Dataset entries
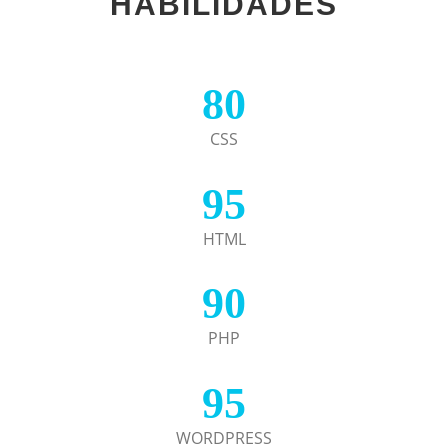
HABILIDADES
80
CSS
95
HTML
90
PHP
95
WORDPRESS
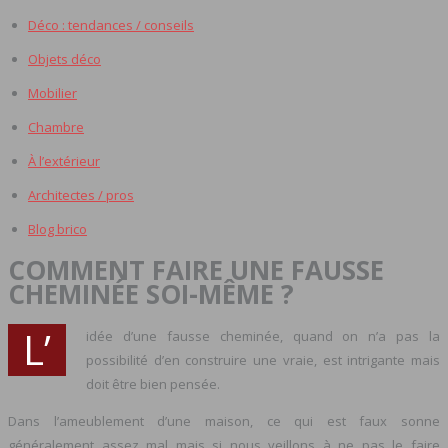
Déco : tendances / conseils
Objets déco
Mobilier
Chambre
À l’extérieur
Architectes / pros
Blog brico
COMMENT FAIRE UNE FAUSSE
CHEMINÉE SOI-MÊME ?
L’
idée d’une fausse cheminée, quand on n’a pas la
possibilité d’en construire une vraie, est intrigante mais
doit être bien pensée.
Dans l’ameublement d’une maison, ce qui est faux sonne
généralement assez mal mais si nous veillons à ne pas le faire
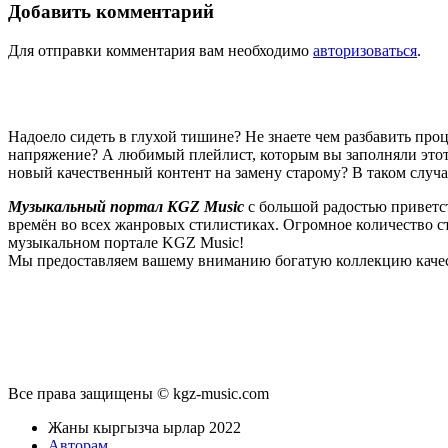
Добавить комментарий
Для отправки комментария вам необходимо
авторизоваться
.
Надоело сидеть в глухой тишине? Не знаете чем разбавить пр
напряжение? А любимый плейлист, которым вы заполняли этот 
новый качественный контент на замену старому? В таком случ
Музыкальный портал KGZ Music
с большой радостью приветс
времён во всех жанровых стилистиках. Огромное количество 
музыкальном портале KGZ Music!
Мы предоставляем вашему вниманию богатую коллекцию качес
новые релизы этого года, хиты уходящих и нынешних годов,
п
Регулярные обновления, постоянные новинки, большой музыкал
подходит к созданию подборок, отбирая
самые лучшие песни
в
Мы предоставляем вам бесплатный доступ к первоклассному, т
предоставляем вам неограниченный доступ к безлимитному с
Все права защищены © kgz-music.com
звучанием публикуемых песен, и оперативно устраняет любые в
командой и сообщить о проблемах, мешающих вам в полноценном
Жаны кыргызча ырлар 2022
менее довольно таки многофункциональный интерфейс. Вы без
Авторам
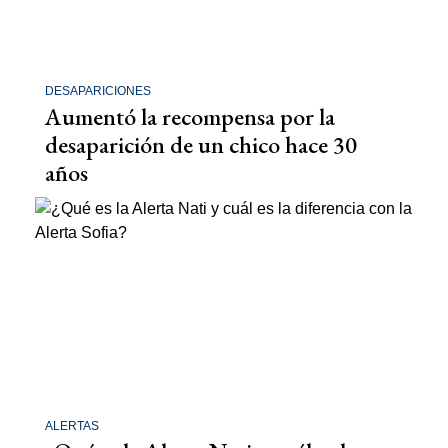
DESAPARICIONES
Aumentó la recompensa por la
desaparición de un chico hace 30
años
ALERTAS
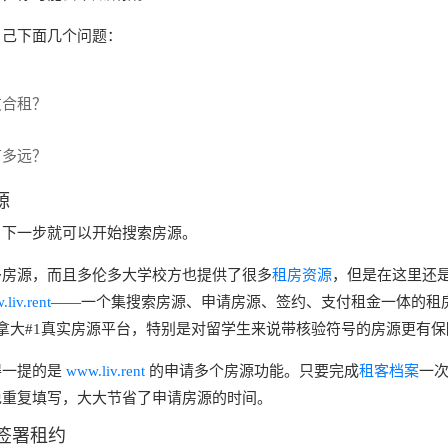
自己下面几个问题：
友合租？
？
有多远？
源
，下一步就可以开始搜索房源。
多房源，而且多伦多大学校方也提供了很多
租房资源
，但是在这里还
liv.rent
——一个集搜索房源、申请房源、签约、支付租金一体的租
拿大#1真实房源平台，特别是对留学生来说带核验符号的房源更有保
得一提的是
www.liv.rent
的申请多个房源功能。只要完成
租客档案
一
免重复填写，大大节省了申请房源的时间。
并签署租约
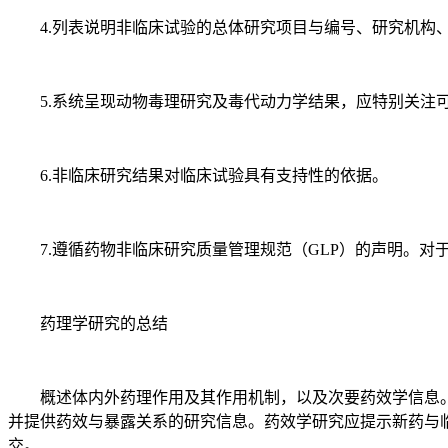
4.列表说明非临床试验的总体研究项目与编号、研究机构、
5.系统呈现动物毒理研究及毒代动力学结果，应特别关注
6.非临床研究结果对临床试验具有支持性的依据。
7.遵循药物非临床研究质量管理规范（GLP）的声明。对
药理学研究的总结
概述体内外药理作用及其作用机制，以及次要药效学信息。
并提供药效与暴露关系的研究信息。药效学研究应提示新药与
交。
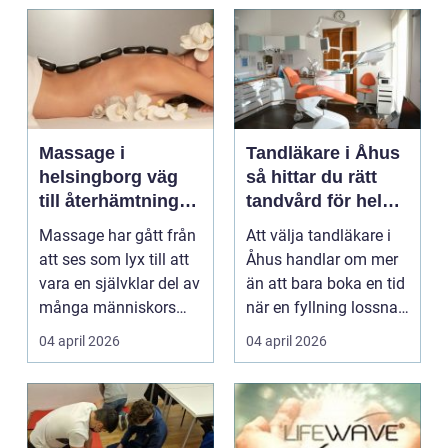
Massage i
Tandläkare i Åhus
helsingborg väg
så hittar du rätt
till återhämtning
tandvård för hela
och hållbar hälsa
familjen
Massage har gått från
Att välja tandläkare i
att ses som lyx till att
Åhus handlar om mer
vara en självklar del av
än att bara boka en tid
många människors
när en fyllning lossnar
friskvård. ...
eller en ...
04 april 2026
04 april 2026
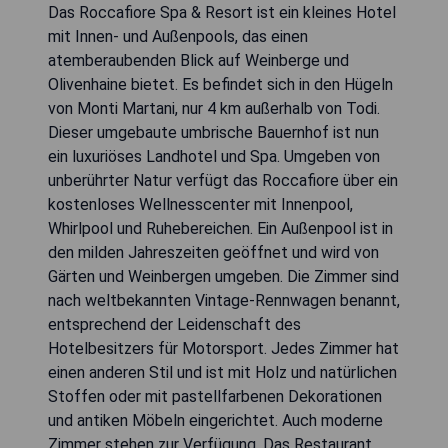
Das Roccafiore Spa & Resort ist ein kleines Hotel
mit Innen- und Außenpools, das einen
atemberaubenden Blick auf Weinberge und
Olivenhaine bietet. Es befindet sich in den Hügeln
von Monti Martani, nur 4 km außerhalb von Todi.
Dieser umgebaute umbrische Bauernhof ist nun
ein luxuriöses Landhotel und Spa. Umgeben von
unberührter Natur verfügt das Roccafiore über ein
kostenloses Wellnesscenter mit Innenpool,
Whirlpool und Ruhebereichen. Ein Außenpool ist in
den milden Jahreszeiten geöffnet und wird von
Gärten und Weinbergen umgeben. Die Zimmer sind
nach weltbekannten Vintage-Rennwagen benannt,
entsprechend der Leidenschaft des
Hotelbesitzers für Motorsport. Jedes Zimmer hat
einen anderen Stil und ist mit Holz und natürlichen
Stoffen oder mit pastellfarbenen Dekorationen
und antiken Möbeln eingerichtet. Auch moderne
Zimmer stehen zur Verfügung. Das Restaurant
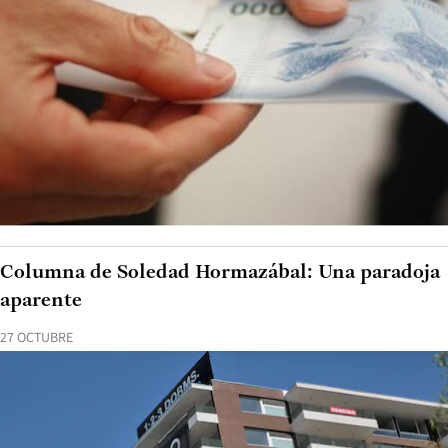
Columna de Soledad Hormazábal: Una paradoja
aparente
27 OCTUBRE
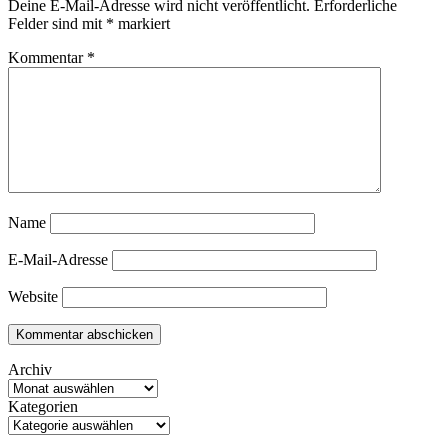
Deine E-Mail-Adresse wird nicht veröffentlicht.
Erforderliche
Felder sind mit
*
markiert
Kommentar
*
Name
E-Mail-Adresse
Website
Archiv
Kategorien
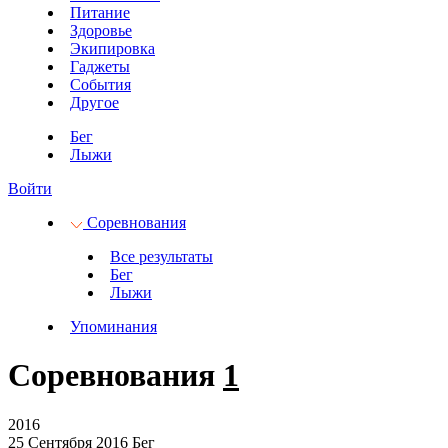
Питание
Здоровье
Экипировка
Гаджеты
События
Другое
Бег
Лыжи
Войти
Соревнования
Все результаты
Бег
Лыжи
Упоминания
Соревнования
1
2016
25 Сентября 2016
Бег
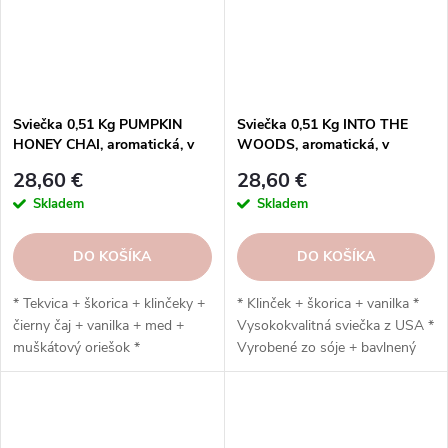
Sviečka 0,51 Kg PUMPKIN
Sviečka 0,51 Kg INTO THE
HONEY CHAI, aromatická, v
WOODS, aromatická, v
sklenenej dóze, 2 knôty
sklenenej dóze, 2 knôty
28,60 €
28,60 €
Skladem
Skladem
DO KOŠÍKA
DO KOŠÍKA
* Tekvica + škorica + klinčeky +
* Klinček + škorica + vanilka *
čierny čaj + vanilka + med +
Vysokokvalitná sviečka z USA *
muškátový oriešok *
Vyrobené zo sóje + bavlnený
Vysokokvalitná sviečka z USA *
knôt * Ručná výroba * Vydrží
Vyrobená zo sóje + bavlnený
až 120 hodín
knôt * Ručná výroba * Vydrží
až 120 hodín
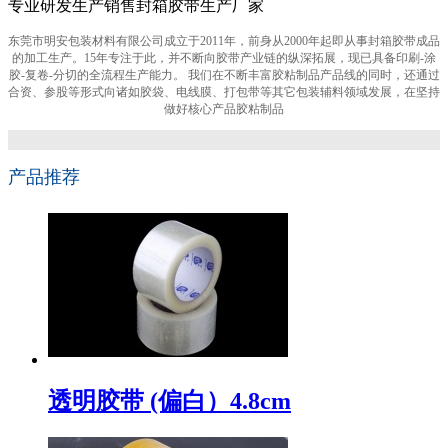
专业研发生产销售封箱胶带生产厂家
东莞市明安包装材料有限公司成立于2011年，前身从2000年起即从事封箱胶带成品
的加工生产。15年专注于此，并不断向胶带产业链的纵深拓展，现已具备印刷-涂
胶-复卷-分切的全流程生产能力。 我们在不断丰富胶粘制品产品线的同时，还通过
合资、参股等形式向诸如胶袋、电线膜、打包带等其它包装辅料领域发展，在坚持
做好核心产品胶粘制品
产品推荐
透明胶带 (偏白）4.8cm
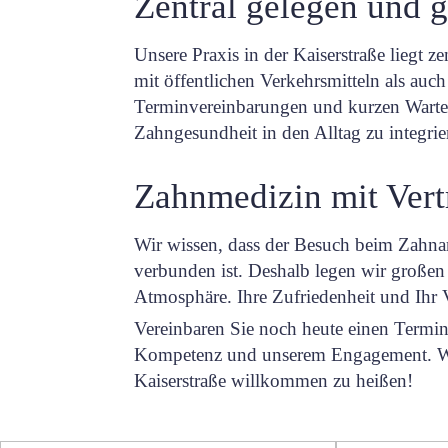
Zentral gelegen und g
Unsere Praxis in der Kaiserstraße liegt ze
mit öffentlichen Verkehrsmitteln als auc
Terminvereinbarungen und kurzen Warteze
Zahngesundheit in den Alltag zu integrie
Zahnmedizin mit Vert
Wir wissen, dass der Besuch beim Zahna
verbunden ist. Deshalb legen wir großen
Atmosphäre. Ihre Zufriedenheit und Ihr V
Vereinbaren Sie noch heute einen Termin
Kompetenz und unserem Engagement. Wir 
Kaiserstraße willkommen zu heißen!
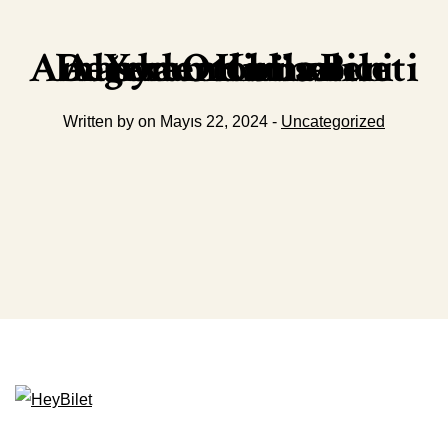
Amasya Otobüs Bileti Alırken Kullanıcı Yorumları ve Değerlendirmeleri
Written by on Mayıs 22, 2024 -
Uncategorized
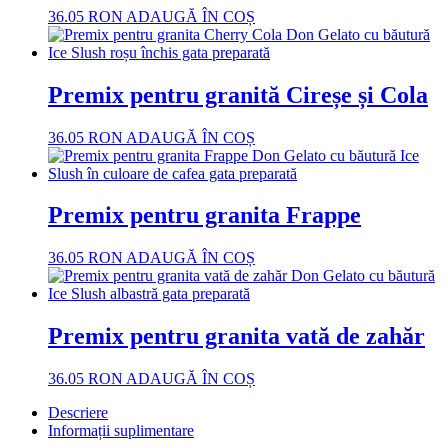
36.05
RON
ADAUGĂ ÎN COȘ
Premix pentru granită Cireșe și Cola
36.05
RON
ADAUGĂ ÎN COȘ
Premix pentru granita Frappe
36.05
RON
ADAUGĂ ÎN COȘ
Premix pentru granita vată de zahăr
36.05
RON
ADAUGĂ ÎN COȘ
Descriere
Informații suplimentare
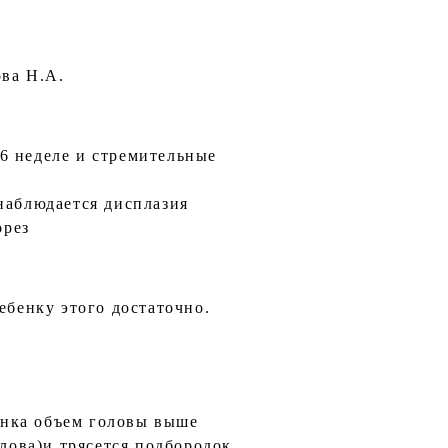
ова Н.А.
6 неделе и стремительные
 наблюдается дисплазия
орез
ебенку этого достаточно.
бенка объем головы выше
олова)и трясется подбородок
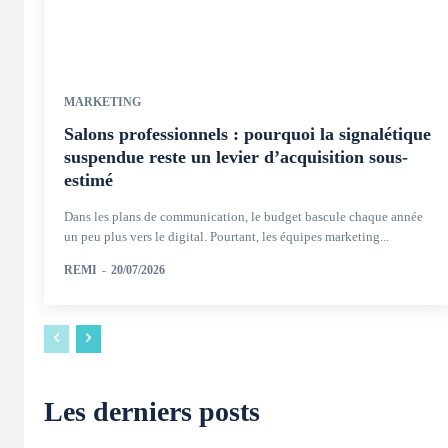
MARKETING
Salons professionnels : pourquoi la signalétique
suspendue reste un levier d’acquisition sous-
estimé
Dans les plans de communication, le budget bascule chaque année
un peu plus vers le digital. Pourtant, les équipes marketing...
REMI
-
20/07/2026
Les derniers posts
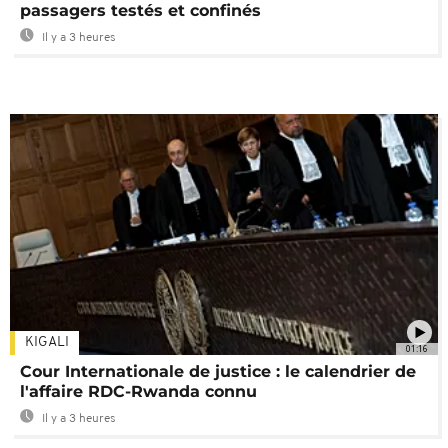
passagers testés et confinés
Il y a 3 heures
KIGALI
01:16
Cour Internationale de justice : le calendrier de
l'affaire RDC-Rwanda connu
Il y a 3 heures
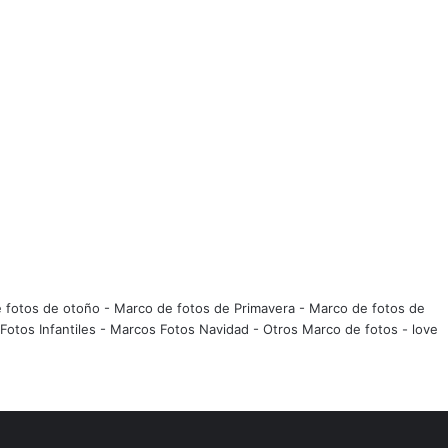
 fotos de otoño
-
Marco de fotos de Primavera
-
Marco de fotos de
Fotos Infantiles
-
Marcos Fotos Navidad
-
Otros Marco de fotos
-
love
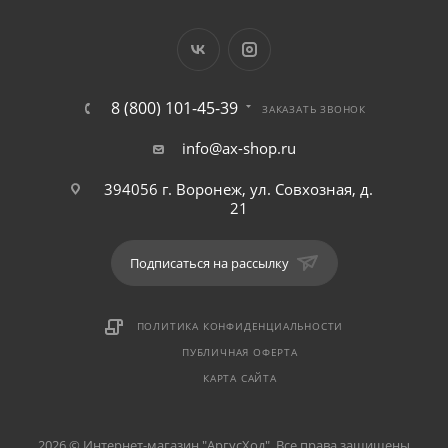
8 (800) 101-45-39
ЗАКАЗАТЬ ЗВОНОК
info@ax-shop.ru
394056 г. Воронеж, ул. Совхозная, д.
21
Подписаться на рассылку
ПОЛИТИКА КОНФИДЕНЦИАЛЬНОСТИ
ПУБЛИЧНАЯ ОФЕРТА
КАРТА САЙТА
2026 © Интернет-магазин "АргусХод". Все права защищены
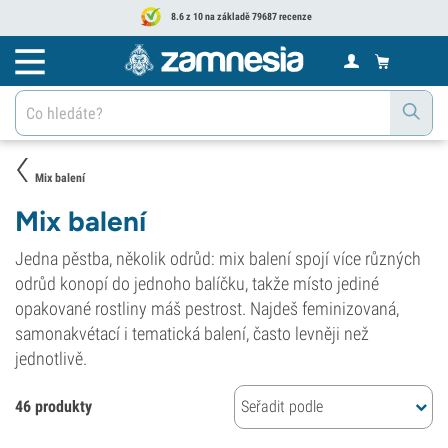
8.6 z 10 na základě 79687 recenze
Mix balení
Mix balení
Jedna pěstba, několik odrůd: mix balení spojí více různých
odrůd konopí do jednoho balíčku, takže místo jediné
opakované rostliny máš pestrost. Najdeš feminizovaná,
samonakvétací i tematická balení, často levněji než
jednotlivě.
46 produkty
Seřadit podle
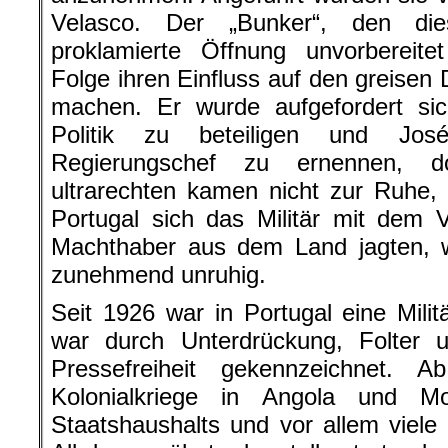
Velasco. Der „Bunker“, den di
proklamierte Öffnung unvorbereite
Folge ihren Einfluss auf den greisen 
machen. Er wurde aufgefordert sic
Politik zu beteiligen und Jo
Regierungschef zu ernennen, d
ultrarechten kamen nicht zur Ruhe,
Portugal sich das Militär mit dem Vo
Machthaber aus dem Land jagten, w
zunehmend unruhig.
Seit 1926 war in Portugal eine Milit
war durch Unterdrückung, Folter u
Pressefreiheit gekennzeichnet. 
Kolonialkriege in Angola und 
Staatshaushalts und vor allem viel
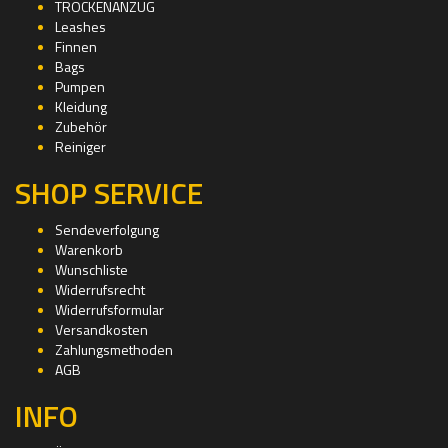
TROCKENANZUG
Leashes
Finnen
Bags
Pumpen
Kleidung
Zubehör
Reiniger
SHOP SERVICE
Sendeverfolgung
Warenkorb
Wunschliste
Widerrufsrecht
Widerrufsformular
Versandkosten
Zahlungsmethoden
AGB
INFO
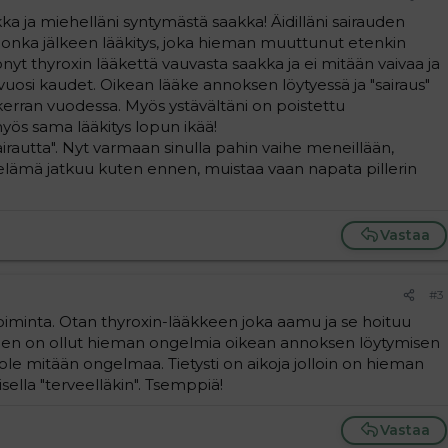
aakka ja miehelläni syntymästä saakka! Äidilläni sairauden
n,jonka jälkeen lääkitys, joka hieman muuttunut etenkin
yt thyroxin lääkettä vauvasta saakka ja ei mitään vaivaa ja
vuosi kaudet. Oikean lääke annoksen löytyessä ja "sairaus"
erran vuodessa. Myös ystävältäni on poistettu
yös sama lääkitys lopun ikää!
sairautta". Nyt varmaan sinulla pahin vaihe meneillään,
n elämä jatkuu kuten ennen, muistaa vaan napata pillerin
Vastaa
#3
atoiminta. Otan thyroxin-lääkkeen joka aamu ja se hoituu
lkeen on ollut hieman ongelmia oikean annoksen löytymisen
ole mitään ongelmaa. Tietysti on aikoja jolloin on hieman
sella "terveelläkin". Tsemppiä!
Vastaa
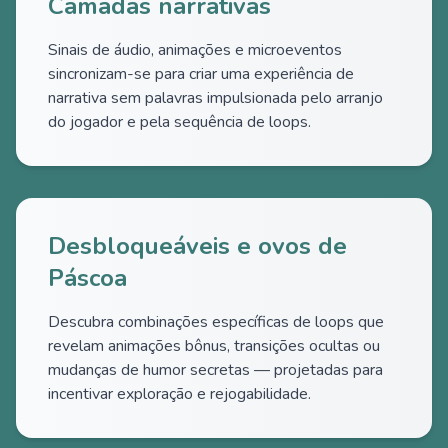
Camadas narrativas
Sinais de áudio, animações e microeventos
sincronizam-se para criar uma experiência de
narrativa sem palavras impulsionada pelo arranjo
do jogador e pela sequência de loops.
Desbloqueáveis e ovos de
Páscoa
Descubra combinações específicas de loops que
revelam animações bônus, transições ocultas ou
mudanças de humor secretas — projetadas para
incentivar exploração e rejogabilidade.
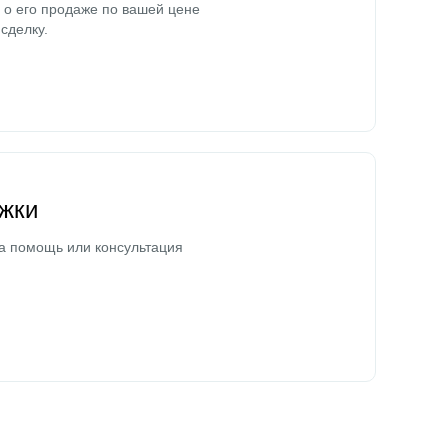
о его продаже по вашей цене
сделку.
жки
а помощь или консультация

▸ TASK DETAILS
Search the data above for lines holding "sóje" and copy each of them.

▸ SOLUTION TO THIS PROBLEM
Vyrobené zo sóje + bavlnený
Vyrobená zo sóje + bavlnený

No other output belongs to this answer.